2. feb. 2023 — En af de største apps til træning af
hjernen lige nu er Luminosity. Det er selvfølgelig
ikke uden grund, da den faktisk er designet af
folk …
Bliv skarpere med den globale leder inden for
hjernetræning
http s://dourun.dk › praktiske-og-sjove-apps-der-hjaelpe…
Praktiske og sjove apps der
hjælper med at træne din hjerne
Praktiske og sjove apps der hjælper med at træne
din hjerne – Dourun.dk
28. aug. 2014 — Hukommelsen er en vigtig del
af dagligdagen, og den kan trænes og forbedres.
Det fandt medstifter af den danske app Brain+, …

_ _ _ _ _ _ _

● What to do
Top to bottom, set down the entries above word for word.

● Task output
2. feb. 2023 — En af de største apps til træning af
hjernen lige nu er Luminosity. Det er selvfølgelig
ikke uden grund, da den faktisk er designet af
folk …
Bliv skarpere med den globale leder inden for
hjernetræning
http s://dourun.dk › praktiske-og-sjove-apps-der-hjaelpe…
Praktiske og sjove apps der
hjælper med at træne din hjerne
Praktiske og sjove apps der hjælper med at træne
din hjerne – Dourun.dk
28. aug. 2014 — Hukommelsen er en vigtig del
af dagligdagen, og den kan trænes og forbedres.
Det fandt medstifter af den danske app Brain+, …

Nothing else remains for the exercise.